Jeudi 19 février.- Le Conseil de la paix a tenu sa toute première réunion aujourd’hui à Washington. Outre les quelque 27 pays membres fondateurs, plus d’une vingtaine de dirigeants et de hauts représentants mondiaux y ont pris part. Au cœur des discussions : le déploiement d’une force internationale, et la promesse de quelque milliards de dollars pour la reconstruction de Gaza.

Une instance à vocation mondiale
Inauguré lors du forum de Davos, le Conseil de la paix est un projet porté par Donald Trump, qui avait pour but initial de superviser la stabilisation et la reconstruction de la bande de Gaza, tel que l’a autorisé la Résolution 2803 du Conseil de Sécurité adoptée le 17 novembre 2025. Mais la mission de la structure s’est élargie depuis.
Dans sa charte, une mission beaucoup plus globale lui est conférée, celle de résoudre les conflits dans le monde. Son champ d’action n’est limité ni géographiquement, ni temporellement. Un tel pouvoir suscite une vive inquiétude de la communauté internationale, qui le perçoit comme un organe appelé à supplanter l’ONU.
Engagement financier et déploiement d’une force internationale pour Gaza
Lors de la réunion inaugurale, Donald Trump a tenu un discours d’introduction, appelant tour à tour les chefs d’Etat et de gouvernement présents à se lever à l’appel de leur nom. Il a promis que dix (10) milliards de dollars seront débloqués du fonds public américain pour la reconstruction de Gaza. Neuf (9) autres pays ont également annoncé qu’ils s’engageaient à verser sept (7) milliards de dollars supplémentaires pour financer le programme de reconstruction. Les pays concernés sont le Kazakhstan, l’Azerbaïdjan, les Émirats arabes unis, le Maroc, Bahreïn, le Qatar, l’Arabie saoudite, l’Ouzbékistan et le Koweït. Selon les estimations, près de 70 milliards de dollars seront nécessaires pour la reconstruction du territoire palestinien.
Le Conseil de la paix entend également mobiliser une force internationale de stabilisation à Gaza. Plusieurs pays, dont l’Indonésie, le Maroc, le Kazakhstan, le Kosovo et l’Albanie, se sont engagés à envoyer des troupes dans le cadre de cette force. Quant à l’Égypte et la Jordanie, ils se sont engagés à former des policiers qui seront déployés. Ce déploiement vient consolider la deuxième phase du plan de paix pour Gaza. Son opérationnalité et le versement des fonds sont conditionnés au désarmement du Hamas.
Une hiérarchie qui sape les mécanismes traditionnels de la gouvernance internationale
Pour Donald Trump, ce conseil de la paix a pour vocation de rendre l’ONU beaucoup plus fort. C’est un conseil qui sera chargé de surveiller les Nations-Unies, et d’assurer son bon fonctionnement. La structure selon sa charte, à une gouvernance centralisée. Donald Trump en est le président, et il a un droit de veto sur la plupart des décisions du Conseil.
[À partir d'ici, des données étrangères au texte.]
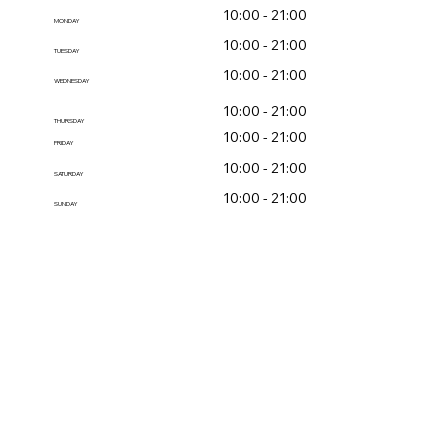
10:00 - 21:00
MONDAY
10:00 - 21:00
TUESDAY
10:00 - 21:00
WEDNESDAY
10:00 - 21:00
THURSDAY
10:00 - 21:00
FRIDAY
10:00 - 21:00
SATURDAY
10:00 - 21:00
SUNDAY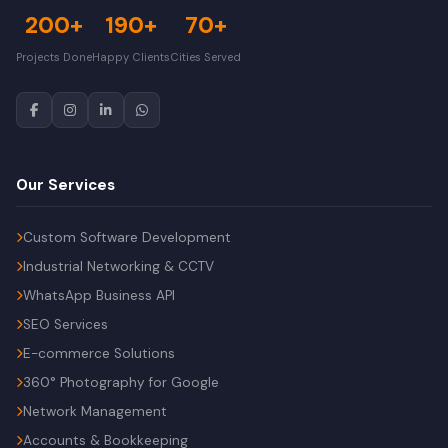
200+
190+
70+
Projects Done
Happy Clients
Cities Served
Our Services
Custom Software Development
Industrial Networking & CCTV
WhatsApp Business API
SEO Services
E-commerce Solutions
360° Photography for Google
Network Management
Accounts & Bookkeeping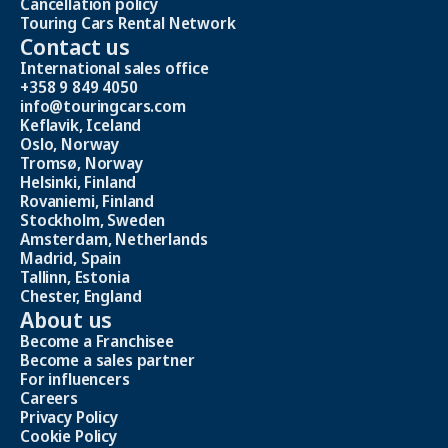
Cancellation policy
Touring Cars Rental Network
Contact us
International sales office
+358 9 849 4050
info@touringcars.com
Keflavik, Iceland
Oslo, Norway
Tromsø, Norway
Helsinki, Finland
Rovaniemi, Finland
Stockholm, Sweden
Amsterdam, Netherlands
Madrid, Spain
Tallinn, Estonia
Chester, England
About us
Become a Franchisee
Become a sales partner
For influencers
Careers
Privacy Policy
Cookie Policy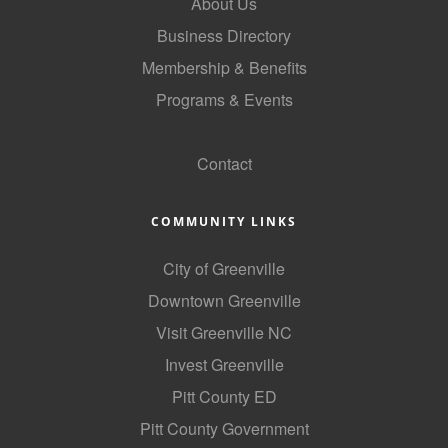
About Us
County
Business Directory
News Archives
Membership & Benefits
Programs & Events
GoLocal
Contact
COMMUNITY LINKS
City of Greenville
Downtown Greenville
Visit Greenville NC
Invest Greenville
Pitt County ED
Pitt County Government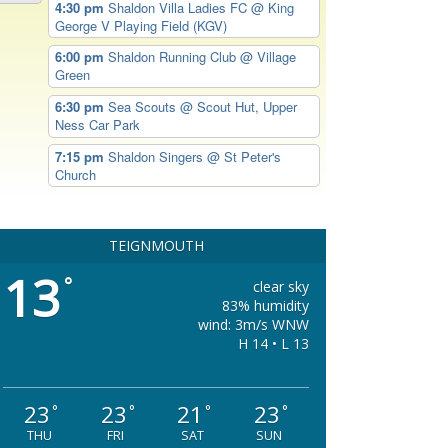
4:30 pm
Shaldon Villa Ladies FC
@ King
George V Playing Field (KGV)
6:00 pm
Shaldon Running Club
@ Village
Green
6:30 pm
Sea Scouts
@ Scout Hut, Upper
Ness Car Park
7:15 pm
Shaldon Singers
@ St Peter's
Church
TEIGNMOUTH
13
°
clear sky
83% humidity
wind: 3m/s WNW
H 14 • L 13
23
23
21
23
°
°
°
°
THU
FRI
SAT
SUN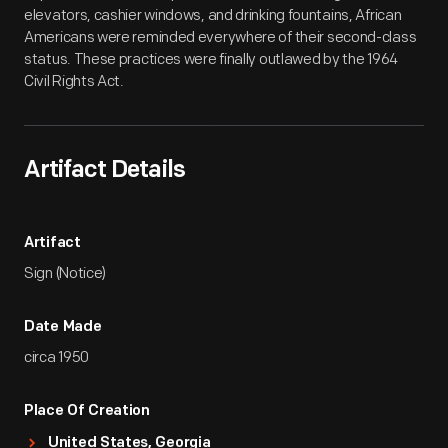
elevators, cashier windows, and drinking fountains, African
Americans were reminded everywhere of their second-class
status. These practices were finally outlawed by the 1964
Civil Rights Act.
Artifact Details
Artifact
Sign (Notice)
Date Made
circa 1950
Place Of Creation
United States, Georgia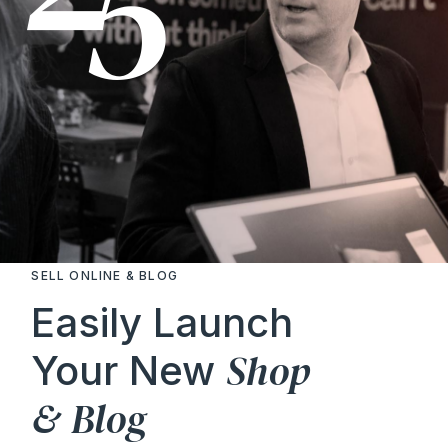
SELL ONLINE & BLOG
Easily Launch
Shop
Your New
&
Blog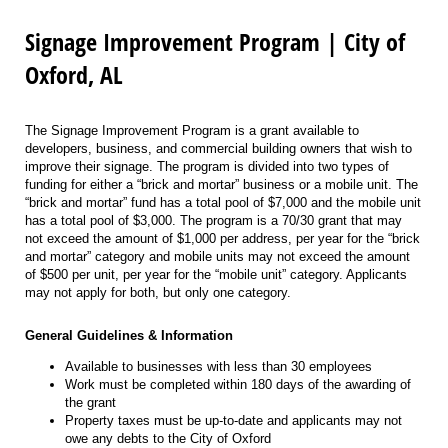
Signage Improvement Program | City of
Oxford, AL
The Signage Improvement Program is a grant available to
developers, business, and commercial building owners that wish to
improve their signage. The program is divided into two types of
funding for either a “brick and mortar” business or a mobile unit. The
“brick and mortar” fund has a total pool of $7,000 and the mobile unit
has a total pool of $3,000. The program is a 70/30 grant that may
not exceed the amount of $1,000 per address, per year for the “brick
and mortar” category and mobile units may not exceed the amount
of $500 per unit, per year for the “mobile unit” category. Applicants
may not apply for both, but only one category.
General Guidelines & Information
Available to businesses with less than 30 employees
Work must be completed within 180 days of the awarding of
the grant
Property taxes must be up-to-date and applicants may not
owe any debts to the City of Oxford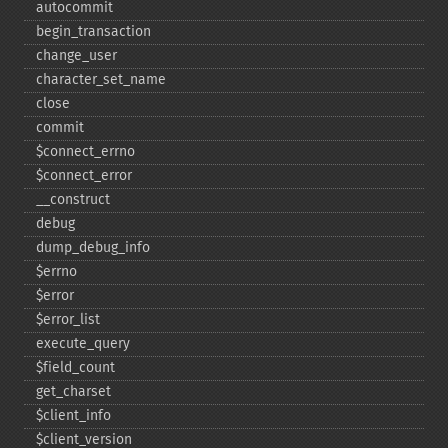
autocommit
begin_​transaction
change_​user
character_​set_​name
close
commit
$connect_​errno
$connect_​error
_​_​construct
debug
dump_​debug_​info
$errno
$error
$error_​list
execute_​query
$field_​count
get_​charset
$client_​info
$client_​version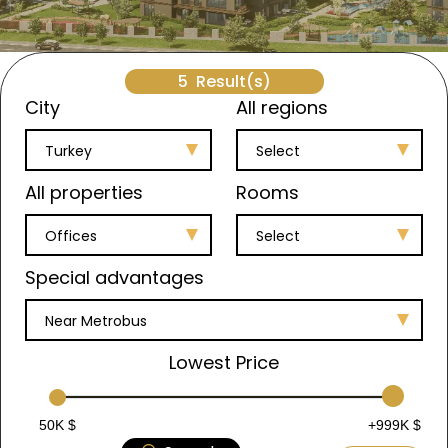
5
Result(s)
City
All regions
Turkey
Select
All properties
Rooms
Offices
Select
Special advantages
Near Metrobus
Lowest Price
50K $
+999K $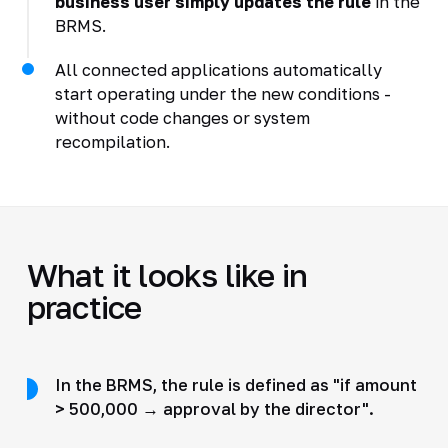
business user simply updates the rule
in the
BRMS.
All connected applications automatically
start operating under the new conditions -
without code changes or system
recompilation.
What it looks like in
practice
In the BRMS, the rule is defined as "if amount
> 500,000 → approval by the director".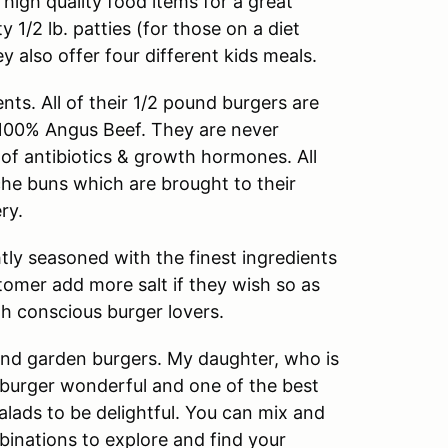
high quality food items for a great
 1/2 lb. patties (for those on a diet
y also offer four different kids meals.
nts. All of their 1/2 pound burgers are
 100% Angus Beef. They are never
of antibiotics & growth hormones. All
che buns which are brought to their
ry.
htly seasoned with the finest ingredients
stomer add more salt if they wish so as
h conscious burger lovers.
 and garden burgers. My daughter, who is
 burger wonderful and one of the best
alads to be delightful. You can mix and
inations to explore and find your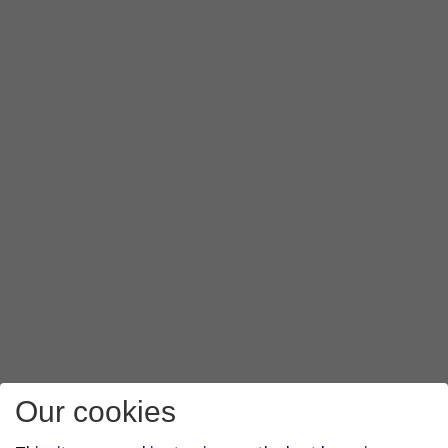
Our cookies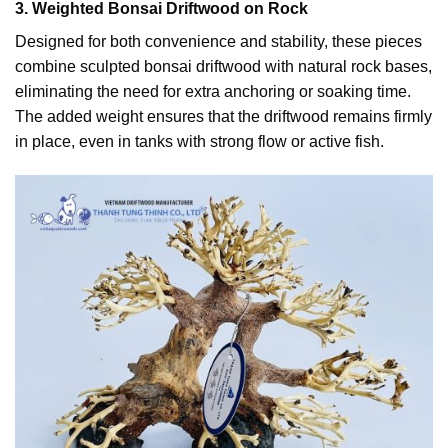
3. Weighted Bonsai Driftwood on Rock
Designed for both convenience and stability, these pieces
combine sculpted bonsai driftwood with natural rock bases,
eliminating the need for extra anchoring or soaking time.
The added weight ensures that the driftwood remains firmly
in place, even in tanks with strong flow or active fish.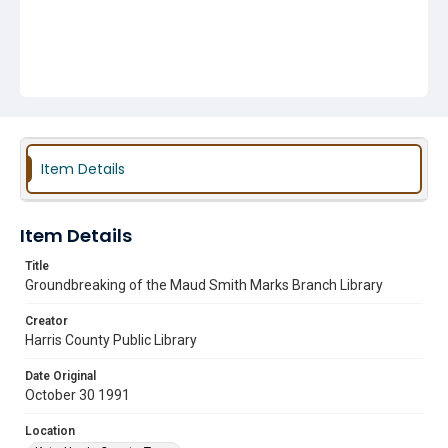
Item Details
Item Details
Title
Groundbreaking of the Maud Smith Marks Branch Library
Creator
Harris County Public Library
Date Original
October 30 1991
Location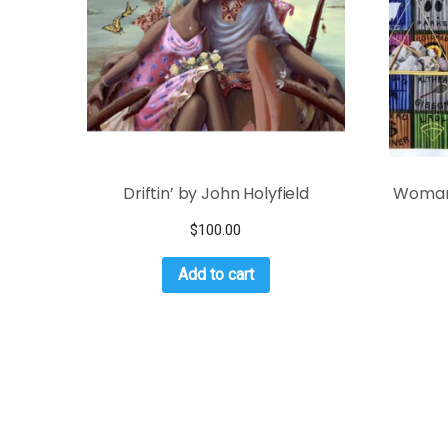
Driftin’ by John Holyfield
Woman 
$
100.00
Add to cart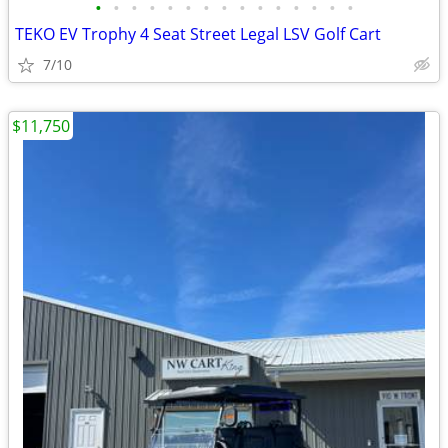
•
•
•
•
•
•
•
•
•
•
•
•
•
•
•
TEKO EV Trophy 4 Seat Street Legal LSV Golf Cart
7/10
$11,750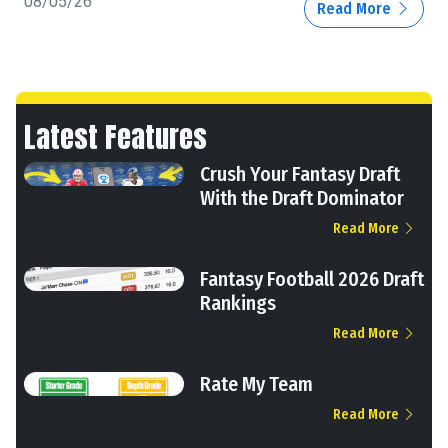
08/05/26
Read More
Latest Features
Crush Your Fantasy Draft
With the Draft Dominator
Read More
Fantasy Football 2026 Draft
Rankings
Read More
Rate My Team
Read More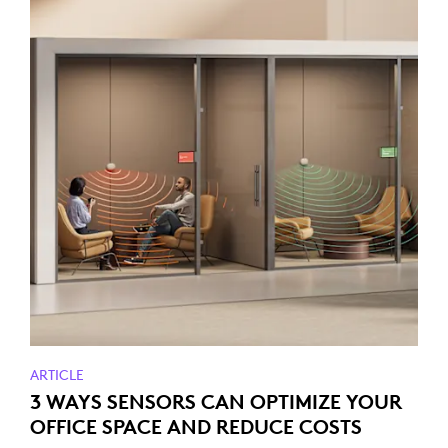
ARTICLE
3 WAYS SENSORS CAN OPTIMIZE YOUR
OFFICE SPACE AND REDUCE COSTS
Son mandat, non limité dans le temps, peut continuer après la fin de sa fonction de locataire de la maison blanche, et il pourra désigner son successeur.
Les autres pays membres le sont sur invitation du président américain. Plusieurs pays européens, dont la France, ont décliné cette invitation. Ceux qui veulent obtenir un statut de membre permanent devront s’acquitter d’un montant d’un (1) milliard de dollars. Ces dispositions alimentent les inquiétudes de la communauté internationale, qui y voit une concentration massive du pouvoir. La hiérarchie de ce conseil remet en question les mécanismes de la gouvernance internationale.
Ce conseil s’est tenu sous fonds de tensions entre les États-Unis et l’Iran. Donald Trump, depuis quelques semaines, ne cesse de proférer des menaces contre le gouvernement iranien. Un délai de dix (10) jours a été lancé à l’Iran pour trouver un accord avec les Etats-Unis. Faute de quoi, une vaste campagne militaire pourrait être menée conjointement avec Israël.
Une présence internationale qui fait mouche
Plusieurs dirigeants, notamment du monde arabe, ont pris part à ce conseil. La majorité des pays ont délégué des représentants de haut niveau, et d’autres ont directement été représentés par leurs chefs d’Etat, dont le président indonésien, Prabowo Subianto, le président argentin, Javier Miley, et le président hongrois, Viktor Orban. Était également présent le président de la FIFA, Gianni Infantino.
L’Union européenne qui boude ce conseil de la paix, a été représentée par la commissaire européenne chargée de la Méditerranée, Dubravka Šuica. Plusieurs pays européens ont soulevé des objections concernant cette présence, et la France a demandé une explication.